La siguiente parada es en la sección de bebidas alcohólicas de una tienda de comestibles, para devolver las botellas sanas de vino y vodka que encontró entre las aproximadamente sesenta que se habían estado rajando y rompiendo en el arcón. Luego pasamos a una librería de segunda mano donde una antigua ex amante le ha prometido vigilar la posible aparición de un diccionario pre— revolucionario que yo podré vender en Harvard por una pequeña fortuna. De allí pasamos a una tienda de prendas usadas que ha aceptado en depósito, a nombre de Aliosha, un par de viejas botas mías. Cuando se concrete la venta —aún no, según le informan a Aliosha en el despacho— nos repartiremos los veinte rublos. Esta es una simple formalidad, porque entre nosotros el dinero cambia de mano como si estuviera en el mismo bolsillo. A continuación, visitamos una tienda para mujeres, rica en cristales y tubos fluorescentes, donde nos habían dicho que liquidan bufandas de mohair para celebrar la gran inauguración. Es inútil. La mercadería no estuvo jamás allí, como afirma el gerente, o fue escamoteada de los escaparates, como insiste una vendedora, para evitar que las nuevas instalaciones sufrieran daños. Luego vamos al taller de un camisero privado, que está confeccionando para — Aliosha diez pares de calzoncillos copiados de los míos, que provienen de Macy’s. Esto le entusiasma, porque todos los modelos locales carecen de aberturas.
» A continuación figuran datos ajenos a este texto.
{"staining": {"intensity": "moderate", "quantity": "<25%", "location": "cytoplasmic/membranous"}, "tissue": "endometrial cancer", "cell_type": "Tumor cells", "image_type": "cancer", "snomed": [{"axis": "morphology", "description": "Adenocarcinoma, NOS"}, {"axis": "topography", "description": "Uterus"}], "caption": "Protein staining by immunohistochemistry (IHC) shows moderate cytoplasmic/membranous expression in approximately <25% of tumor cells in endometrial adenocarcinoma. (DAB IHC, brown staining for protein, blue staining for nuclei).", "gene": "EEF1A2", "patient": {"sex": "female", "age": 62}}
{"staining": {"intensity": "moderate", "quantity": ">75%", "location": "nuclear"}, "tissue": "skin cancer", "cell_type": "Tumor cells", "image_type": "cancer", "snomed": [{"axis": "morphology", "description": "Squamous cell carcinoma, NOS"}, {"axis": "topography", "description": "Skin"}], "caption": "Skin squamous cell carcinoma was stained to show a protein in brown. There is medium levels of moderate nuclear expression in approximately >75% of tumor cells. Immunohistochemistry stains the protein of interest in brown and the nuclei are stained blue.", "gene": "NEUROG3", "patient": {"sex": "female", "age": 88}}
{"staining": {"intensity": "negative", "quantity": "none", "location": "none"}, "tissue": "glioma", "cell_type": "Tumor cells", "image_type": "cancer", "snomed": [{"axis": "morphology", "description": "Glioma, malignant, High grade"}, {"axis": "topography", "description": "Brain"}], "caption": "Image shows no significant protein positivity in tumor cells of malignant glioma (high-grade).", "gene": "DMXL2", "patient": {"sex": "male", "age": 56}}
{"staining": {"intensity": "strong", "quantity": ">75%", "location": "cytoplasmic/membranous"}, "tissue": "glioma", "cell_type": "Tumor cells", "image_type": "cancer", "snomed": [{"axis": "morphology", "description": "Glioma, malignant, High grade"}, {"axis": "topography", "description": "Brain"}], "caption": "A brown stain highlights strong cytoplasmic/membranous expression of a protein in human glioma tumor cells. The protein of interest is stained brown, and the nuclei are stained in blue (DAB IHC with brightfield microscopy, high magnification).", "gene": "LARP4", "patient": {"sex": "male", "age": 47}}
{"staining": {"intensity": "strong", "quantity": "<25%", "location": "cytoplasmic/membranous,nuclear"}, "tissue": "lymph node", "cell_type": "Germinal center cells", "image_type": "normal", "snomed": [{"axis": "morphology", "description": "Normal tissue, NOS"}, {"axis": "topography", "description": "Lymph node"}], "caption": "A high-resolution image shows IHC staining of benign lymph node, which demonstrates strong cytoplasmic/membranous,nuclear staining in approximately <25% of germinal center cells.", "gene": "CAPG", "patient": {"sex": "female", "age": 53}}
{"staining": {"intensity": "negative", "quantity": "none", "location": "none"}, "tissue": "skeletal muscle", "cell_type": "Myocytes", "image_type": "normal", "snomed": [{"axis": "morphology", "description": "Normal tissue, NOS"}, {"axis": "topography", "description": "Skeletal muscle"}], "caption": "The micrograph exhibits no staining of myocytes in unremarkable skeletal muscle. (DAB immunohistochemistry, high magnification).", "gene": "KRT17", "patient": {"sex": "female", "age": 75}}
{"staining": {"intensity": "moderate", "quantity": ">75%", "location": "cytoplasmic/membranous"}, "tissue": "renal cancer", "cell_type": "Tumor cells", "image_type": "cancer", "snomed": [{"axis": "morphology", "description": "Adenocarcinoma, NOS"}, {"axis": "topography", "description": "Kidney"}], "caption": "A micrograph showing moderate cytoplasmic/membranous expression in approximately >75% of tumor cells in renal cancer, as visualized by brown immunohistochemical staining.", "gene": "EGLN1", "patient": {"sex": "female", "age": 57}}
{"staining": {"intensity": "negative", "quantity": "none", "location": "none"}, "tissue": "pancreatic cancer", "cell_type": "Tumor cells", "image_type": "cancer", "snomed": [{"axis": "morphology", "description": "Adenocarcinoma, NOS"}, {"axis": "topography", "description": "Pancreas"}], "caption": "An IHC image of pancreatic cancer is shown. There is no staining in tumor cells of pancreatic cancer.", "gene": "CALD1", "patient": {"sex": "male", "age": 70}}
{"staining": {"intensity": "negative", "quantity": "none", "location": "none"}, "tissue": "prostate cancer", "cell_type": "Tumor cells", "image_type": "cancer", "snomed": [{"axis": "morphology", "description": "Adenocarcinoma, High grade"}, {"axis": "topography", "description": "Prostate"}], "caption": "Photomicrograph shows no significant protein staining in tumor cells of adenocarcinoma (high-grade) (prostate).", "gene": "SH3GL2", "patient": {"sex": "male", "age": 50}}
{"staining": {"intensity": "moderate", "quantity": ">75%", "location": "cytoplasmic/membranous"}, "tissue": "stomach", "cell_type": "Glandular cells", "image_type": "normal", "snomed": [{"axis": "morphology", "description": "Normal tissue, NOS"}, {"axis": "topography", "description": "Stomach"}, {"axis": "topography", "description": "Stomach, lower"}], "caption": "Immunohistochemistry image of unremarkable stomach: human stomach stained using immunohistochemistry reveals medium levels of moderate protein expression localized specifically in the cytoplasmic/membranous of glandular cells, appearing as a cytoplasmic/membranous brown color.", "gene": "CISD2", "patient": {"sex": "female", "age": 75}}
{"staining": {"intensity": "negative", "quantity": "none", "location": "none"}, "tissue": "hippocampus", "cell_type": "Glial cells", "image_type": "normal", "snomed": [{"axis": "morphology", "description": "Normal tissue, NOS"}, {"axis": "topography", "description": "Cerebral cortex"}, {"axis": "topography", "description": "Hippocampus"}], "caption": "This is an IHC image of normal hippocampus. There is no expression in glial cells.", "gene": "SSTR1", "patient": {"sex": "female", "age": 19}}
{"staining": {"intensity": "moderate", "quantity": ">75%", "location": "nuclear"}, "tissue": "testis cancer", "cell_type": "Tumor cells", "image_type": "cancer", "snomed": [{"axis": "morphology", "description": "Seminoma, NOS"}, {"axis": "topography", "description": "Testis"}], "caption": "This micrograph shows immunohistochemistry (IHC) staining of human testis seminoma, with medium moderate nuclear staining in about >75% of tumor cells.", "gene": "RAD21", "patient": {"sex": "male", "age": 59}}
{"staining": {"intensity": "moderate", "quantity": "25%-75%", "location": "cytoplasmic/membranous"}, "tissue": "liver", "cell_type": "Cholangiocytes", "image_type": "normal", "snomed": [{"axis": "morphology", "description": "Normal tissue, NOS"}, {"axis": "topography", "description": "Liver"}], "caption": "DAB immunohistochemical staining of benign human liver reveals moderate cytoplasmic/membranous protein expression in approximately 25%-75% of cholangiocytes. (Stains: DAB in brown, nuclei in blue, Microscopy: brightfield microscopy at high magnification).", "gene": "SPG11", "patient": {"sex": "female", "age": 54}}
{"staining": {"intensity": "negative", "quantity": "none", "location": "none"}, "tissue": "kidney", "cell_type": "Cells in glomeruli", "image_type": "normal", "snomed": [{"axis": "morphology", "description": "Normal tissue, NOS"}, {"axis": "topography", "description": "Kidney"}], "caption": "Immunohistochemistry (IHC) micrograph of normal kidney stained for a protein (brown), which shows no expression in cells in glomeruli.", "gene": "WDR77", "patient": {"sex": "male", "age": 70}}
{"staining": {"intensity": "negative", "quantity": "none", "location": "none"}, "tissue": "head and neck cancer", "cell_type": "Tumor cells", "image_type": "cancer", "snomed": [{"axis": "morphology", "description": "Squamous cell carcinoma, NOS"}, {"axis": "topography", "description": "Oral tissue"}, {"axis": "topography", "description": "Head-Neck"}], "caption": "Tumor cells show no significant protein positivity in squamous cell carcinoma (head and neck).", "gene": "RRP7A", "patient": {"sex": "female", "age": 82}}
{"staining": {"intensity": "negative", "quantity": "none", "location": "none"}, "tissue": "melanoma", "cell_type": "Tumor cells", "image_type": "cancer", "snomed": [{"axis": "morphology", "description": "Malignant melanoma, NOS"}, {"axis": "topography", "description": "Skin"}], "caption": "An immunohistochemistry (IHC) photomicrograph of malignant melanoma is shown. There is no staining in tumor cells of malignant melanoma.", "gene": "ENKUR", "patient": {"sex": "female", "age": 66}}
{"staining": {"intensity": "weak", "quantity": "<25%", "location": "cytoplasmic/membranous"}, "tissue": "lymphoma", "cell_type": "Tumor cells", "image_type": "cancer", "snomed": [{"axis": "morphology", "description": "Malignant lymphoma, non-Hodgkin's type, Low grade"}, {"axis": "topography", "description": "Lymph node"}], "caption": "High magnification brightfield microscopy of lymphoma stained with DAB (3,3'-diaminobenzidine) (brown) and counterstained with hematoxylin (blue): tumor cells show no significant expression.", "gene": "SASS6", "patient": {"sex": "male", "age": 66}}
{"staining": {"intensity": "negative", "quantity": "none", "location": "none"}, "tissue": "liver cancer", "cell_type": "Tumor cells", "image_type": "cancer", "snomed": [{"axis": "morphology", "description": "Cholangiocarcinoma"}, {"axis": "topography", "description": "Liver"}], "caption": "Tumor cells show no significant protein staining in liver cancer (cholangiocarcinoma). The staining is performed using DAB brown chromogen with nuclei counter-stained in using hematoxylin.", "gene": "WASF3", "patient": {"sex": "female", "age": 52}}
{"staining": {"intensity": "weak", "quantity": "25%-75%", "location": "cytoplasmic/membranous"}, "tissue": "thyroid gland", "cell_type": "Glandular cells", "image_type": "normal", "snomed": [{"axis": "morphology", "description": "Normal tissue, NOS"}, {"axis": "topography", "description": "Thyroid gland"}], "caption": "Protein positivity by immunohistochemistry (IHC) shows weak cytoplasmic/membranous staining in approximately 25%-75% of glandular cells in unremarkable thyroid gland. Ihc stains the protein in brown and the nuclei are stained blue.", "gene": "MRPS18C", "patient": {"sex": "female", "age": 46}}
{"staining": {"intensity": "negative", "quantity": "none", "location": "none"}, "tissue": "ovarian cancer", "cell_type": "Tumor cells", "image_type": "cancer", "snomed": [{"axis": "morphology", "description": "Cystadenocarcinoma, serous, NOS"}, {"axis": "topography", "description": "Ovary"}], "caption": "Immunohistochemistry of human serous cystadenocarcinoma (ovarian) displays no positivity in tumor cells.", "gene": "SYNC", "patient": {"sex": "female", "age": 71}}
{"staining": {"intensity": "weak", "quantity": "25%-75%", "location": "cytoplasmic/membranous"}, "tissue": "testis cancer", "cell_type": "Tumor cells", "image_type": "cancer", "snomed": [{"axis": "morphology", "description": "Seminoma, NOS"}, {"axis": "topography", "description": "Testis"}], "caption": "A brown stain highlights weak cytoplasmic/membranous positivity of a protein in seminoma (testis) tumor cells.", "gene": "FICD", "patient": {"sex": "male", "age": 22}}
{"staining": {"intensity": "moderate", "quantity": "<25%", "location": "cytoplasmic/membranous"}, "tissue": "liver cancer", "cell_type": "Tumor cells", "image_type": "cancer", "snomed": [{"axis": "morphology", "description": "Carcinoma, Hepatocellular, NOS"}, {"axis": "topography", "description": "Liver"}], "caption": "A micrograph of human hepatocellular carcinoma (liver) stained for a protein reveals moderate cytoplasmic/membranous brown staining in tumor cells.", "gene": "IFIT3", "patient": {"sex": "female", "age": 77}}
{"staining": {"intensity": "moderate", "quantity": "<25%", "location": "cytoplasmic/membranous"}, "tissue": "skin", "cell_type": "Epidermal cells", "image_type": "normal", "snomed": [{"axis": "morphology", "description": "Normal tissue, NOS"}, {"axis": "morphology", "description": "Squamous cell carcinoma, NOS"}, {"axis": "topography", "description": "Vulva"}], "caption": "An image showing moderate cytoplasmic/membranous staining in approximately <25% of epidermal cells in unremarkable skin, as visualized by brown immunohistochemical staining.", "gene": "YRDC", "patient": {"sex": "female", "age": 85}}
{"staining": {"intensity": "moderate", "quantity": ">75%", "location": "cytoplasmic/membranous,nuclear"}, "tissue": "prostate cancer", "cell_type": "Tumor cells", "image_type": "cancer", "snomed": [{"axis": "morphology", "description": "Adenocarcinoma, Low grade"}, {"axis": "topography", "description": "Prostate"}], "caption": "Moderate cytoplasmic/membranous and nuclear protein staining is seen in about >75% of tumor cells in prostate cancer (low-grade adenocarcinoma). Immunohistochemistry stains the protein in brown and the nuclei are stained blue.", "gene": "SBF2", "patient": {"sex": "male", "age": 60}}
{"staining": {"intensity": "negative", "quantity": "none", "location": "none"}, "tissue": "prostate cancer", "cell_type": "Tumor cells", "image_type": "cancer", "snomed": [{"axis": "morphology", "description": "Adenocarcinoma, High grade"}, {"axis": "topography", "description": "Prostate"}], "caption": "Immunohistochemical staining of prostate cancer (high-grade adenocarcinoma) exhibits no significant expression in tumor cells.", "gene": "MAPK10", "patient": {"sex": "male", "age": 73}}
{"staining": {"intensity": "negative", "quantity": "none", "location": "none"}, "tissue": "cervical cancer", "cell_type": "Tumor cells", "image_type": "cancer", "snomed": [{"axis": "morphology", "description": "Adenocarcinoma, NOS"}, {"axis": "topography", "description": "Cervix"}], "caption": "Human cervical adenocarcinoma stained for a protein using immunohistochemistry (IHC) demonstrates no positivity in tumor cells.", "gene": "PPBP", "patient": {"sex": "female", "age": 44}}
—Después de cincuenta y cinco años de régimen soviético, estamos en camino de diseñar una bragueta para nuestros calzoncillos. Como dicen ellos, las cosas importantes de la vida necesitan tiempo. Mientras tanto, cuando deben cumplimentar sus necesidades naturales, den millones de rusos tratan de movilizar sus dedos masculinos en torno de quinientos millones de botones —presumiblemente, los cierres de cremalleras son una fea treta burguesa— o deben meter la mano así para sacar sus vergas por un agujero de la pernera. Dios mío, en este país mear es un trauma... ¡Epa! —(Señala el techo del Volga, donde podría estar oculto un micrófono de la KGB. Aunque piensa que es más probable que hayan instalado «orejas» en su apartamento y no en su coche, tratamos de limitar todas nuestras conversaciones presuntamente incriminatorias a los espacios abiertos)—. Caray, pero no linchamos a los negros, ¿no es cierto?, ni bombardeamos a los asiáticos. Toda la humanidad progresista está complacida por el inteligente liderazgo de la Unión Soviética. Y tú y yo, muchacho, debemos comprometemos una vez más a intensificar nuestra lucha contra la sucia guerra imperialista de Vietnam.

Bajamos por la Lenin Prospekt, con su creciente afluencia de automóviles y luces, y volvemos hacia el centro de la ciudad, Como siempre, Aliosha lleva la americana abierta y sus delgados zapatos soviéticos están empapados en lodo. Inmune al invierno, rechaza las botas con la misma espontaneidad con que desprecia los sombreros. No recuerdo al Moscú anterior a estos paseos, aunque el de ese día no ha sido típico: sólo descubrimos dos chicas, inalcanzables en medio del tráfico. Incluso la conversación acerca de ellas se ha limitado a la pregunta informal de Aliosha sobre lo que pienso hacer esa noche. Contesto que no me disgustaría invitar a María la Peluda, refiriéndome a una adolescente con ojos de gacela que nos ha proporcionado una placer excepcional.